**Excerpted text:**
___
Podcast Suggestions {Earth Day Edition}

Hey party podcast people! Remember way back in January when we shared our goals for 2015? Well, one of mine was spreading the news about great podcasts.  Maybe you listen to them and maybe you don’t, but after reading this you MUST.  Podcasts are pretty nifty. I think of them like blogs for the radio.  Some podcasts have huge budgets and a big staff and others are created by an individual out of their home office (or closet!).  Plenty of podcasts are free and simply ask for donations if you really dig the program, but obviously you don’t have to give any money if you can’t spare it.   Podcasts are really easy to download (for free!) and you can also subscribe to your favorites and they’ll automatically upload to your phone, computer or ipod each time there’s a new one.  I find podcasts through iTunes, but if you use a different music program just do a quick google search and you’ll certainly find a tutorial about how to find, download and subscribe to podcasts.
___
**Data:**
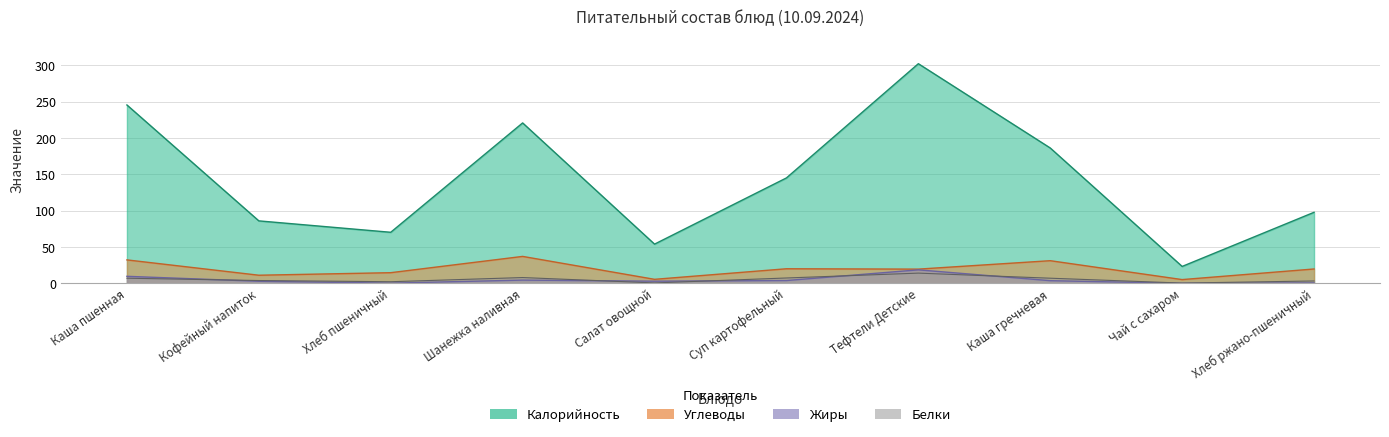

What are all the series names shown in the legend?

Калорийность, Белки, Жиры, Углеводы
___
**Tasks for this exercise:**
A – Please translate this sentence from the Earth Day podcast post into Spanish: "I think of them like blogs for the radio."
B – Write what comes next in the Earth Day podcast post, picking up right after its last sentence.

**Answers:**
A – Los veo como blogs para la radio.

B –
I loveeee listening to podcasts because radio is awesome, but commercials suck!  It’s also nice to be able to really control what you’re listening to in the car.  I get so frustrated, annoyed and tired if I don’t have something good playing on the radio.  I love music, but sometimes I want to learn something nifty in my spare time and podcasts are perfect for bits of information or unique perspectives on different topics.  Today I’m going to share some recent interesting episodes that have a little something to do with the environment, ’cause ya know, earth day was yesterday and arbor day is tomorrow! Did you do anything special for yourself and our planet yesterday?  I hiked to the top of Mount Sanitas and I won’t forget about it anytime soon – SO sore. Totally worth it of course!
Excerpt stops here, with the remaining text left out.